◆ PROBLEM TO SOLVE
Print every line of the listing below without changing anything, and leave the pictures out of your output.
[START DATA SUPPLIED]
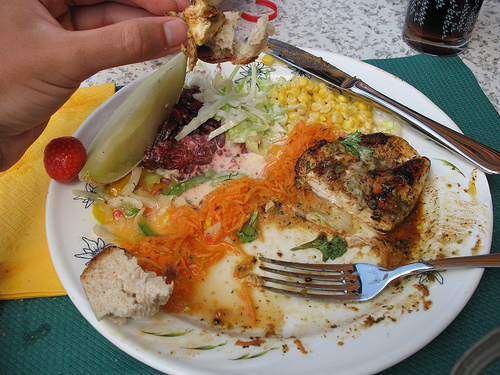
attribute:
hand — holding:
[21, 6, 205, 138]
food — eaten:
[82, 59, 436, 373]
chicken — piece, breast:
[312, 166, 432, 230]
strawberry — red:
[56, 145, 88, 183]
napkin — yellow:
[14, 205, 49, 291]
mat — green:
[429, 66, 469, 103]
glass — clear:
[384, 12, 481, 71]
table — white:
[323, 15, 385, 63]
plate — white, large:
[END DATA SUPPLIED]
◆ RESPONSE FOR THIS EXERCISE
attribute:
hand — holding:
[21, 6, 205, 138]
food — eaten:
[82, 59, 436, 373]
chicken — piece, breast:
[312, 166, 432, 230]
strawberry — red:
[56, 145, 88, 183]
napkin — yellow:
[14, 205, 49, 291]
mat — green:
[429, 66, 469, 103]
glass — clear:
[384, 12, 481, 71]
table — white:
[323, 15, 385, 63]
plate — white, large:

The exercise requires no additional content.